» Textauszug:
+++
Hamburg. Nach der Entlassung von Trainer Titz blieben dessen Assistenten Kilian und Goebbels auch unter Wolf beim Team. Normal ist das nicht.
Die Rollenverteilung der HSV-Trainer war am Freitagvormittag klar zu erkennen. Während Chefcoach Hannes Wolf die Einheit drei Tage vor dem Zweitliga-Topspiel gegen Union Berlin am Montag (20.30 Uhr) dazu nutzte, auf dem Platz die taktischen Anweisungen zu geben, standen die Co-Trainer André Kilian und Maik Goebbels am Rand und führten in den Pausen Einzelgespräche mit den Spielern. Die Kompetenzen sind klar definiert im Trainerteam des HSV.
Dabei war diese Klarheit vor viereinhalb Wochen noch alles andere als klar. Sportvorstand Ralf Becker hatte drei Tage vor dem Spiel beim FC Magdeburg Trainer Christian Titz freigestellt. In den meisten Fällen werden im Fußball die Co-Trainer dann ebenfalls von ihren Aufgaben entbunden. Beim HSV war es diesmal anders. Kilian und Goebbels, die erst wenige Monate zuvor von Titz in das Trainerteam geholt worden waren, arbeiten nun an der Seite von Hannes Wolf – eine ungewöhnliche Konstellation. Ungewöhnlich auch deshalb, weil Kilian und Goebbels als enge Freunde von Titz gelten.
Kilian erklärt die Hintergründe
Viereinhalb Wochen später spricht mit André Kilian nun erstmals einer der beiden Co-Trainer über den Wechsel und die Folgen. „Hannes hat es uns leicht gemacht. Das ist sicher nicht alltäglich. Für Maik und mich war das ein durchweg positiver Start“, sagt Kilian im Gespräch mit dem Abendblatt. Der 31-Jährige erinnert sich, wie er an jenem Dienstagmorgen von Sportchef Becker über die Trennung von Titz telefonisch informiert wurde. Doch anstatt auch ihm die Freistellung auszusprechen, fragte Becker Kilian, ob er sich vorstellen könne, auch unter Wolf zu arbeiten. Gleiches fragte er Goebbels.
„Der Verein hat sich zu uns bekannt, und auch für Maik und mich war dann schnell klar, dass wir voll dabei sind“, sagt Kilian. Schon an jenem Nachmittag saßen die drei das erste Mal im Volkspark zusammen und besprachen die Vorbereitung für das Magdeburg-Spiel. Für Kilian keine leichte Aufgabe. Schließlich schmerzte ihn die Trennung von Titz.
„Das war eine besondere Situation, weil ich auch nicht damit gerechnet hatte. Natürlich war das zunächst ein bedrückendes Gefühl“, gibt Kilian offen zu. Daher suchte er auch gleich das Gespräch mit dem gerade freigestellten Titz. Der war von Becker bereits informiert worden, dass der HSV gerne mit seinem Co-Trainer weiterarbeiten wollen würde. Zum einen, weil Wolfs langjähriger Co-Trainer Miguel Moreira nicht zur Verfügung stand, zum anderen, weil der Vorstand von der Arbeit der Titz-Assistenten überzeugt war.
+++
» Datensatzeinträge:

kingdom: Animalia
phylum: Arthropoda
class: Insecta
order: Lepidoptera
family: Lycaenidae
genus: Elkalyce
+++
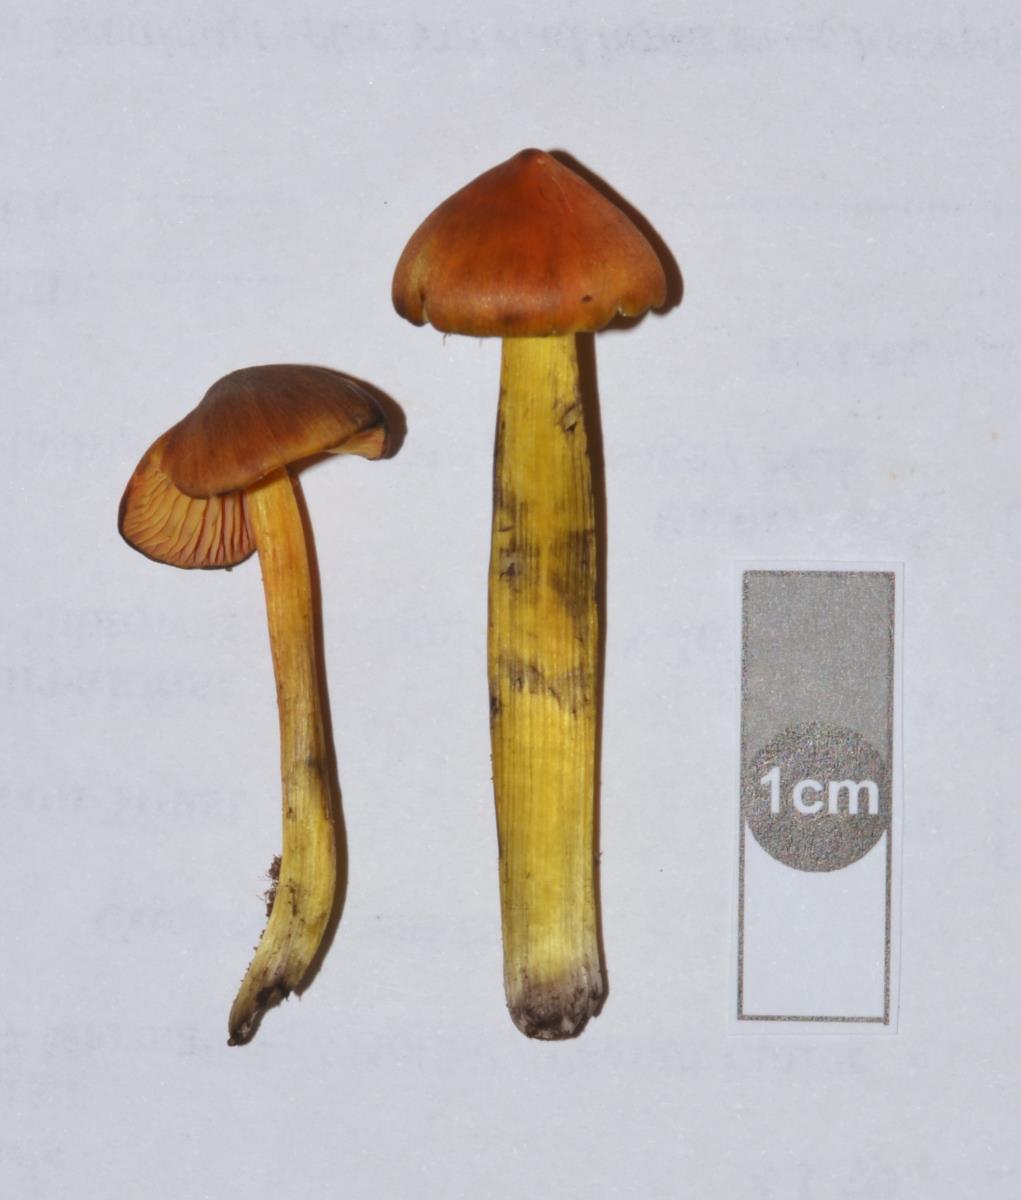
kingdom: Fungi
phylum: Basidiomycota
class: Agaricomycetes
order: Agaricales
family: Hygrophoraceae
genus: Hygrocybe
+++
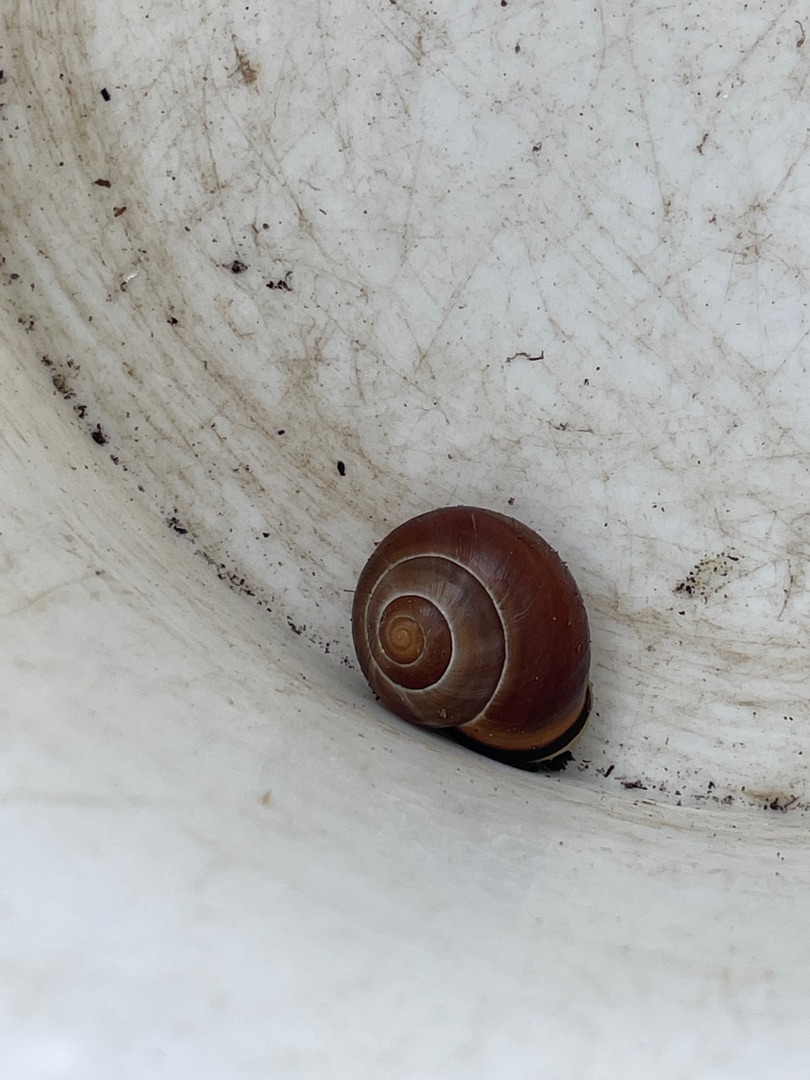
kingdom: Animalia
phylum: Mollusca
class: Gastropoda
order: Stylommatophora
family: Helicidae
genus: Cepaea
+++
» Ziel A:
Beantworte anhand des Auszugs:
(i) Wie alt ist André Kilian?
(ii) Gegen welchen Verein spielt der HSV am Montag um 20.30 Uhr?
(iii) Wer stellte Trainer Christian Titz frei?
» Ziel B:
Stimmen diese Aussagen mit dem Auszug überein? Antworte jeweils mit Ja oder Nein und zitiere die entscheidenden Worte.
(i) Kilian erfuhr von der Trennung von Titz in einem persönlichen Treffen mit Becker.
(ii) Wolfs langjähriger Co-Trainer Miguel Moreira stand nicht zur Verfügung.
(iii) Kilian und Goebbels gehörten schon seit Jahren zum Trainerteam des HSV.

» Ergebnis A:
(i) 31 Jahre
(ii) Gegen Union Berlin
(iii) Sportvorstand Ralf Becker

» Ergebnis B:
(i) Nein: „wie er an jenem Dienstagmorgen von Sportchef Becker über die Trennung von Titz telefonisch informiert wurde“
(ii) Ja: „weil Wolfs langjähriger Co-Trainer Miguel Moreira nicht zur Verfügung stand“
(iii) Nein: „die erst wenige Monate zuvor von Titz in das Trainerteam geholt worden waren“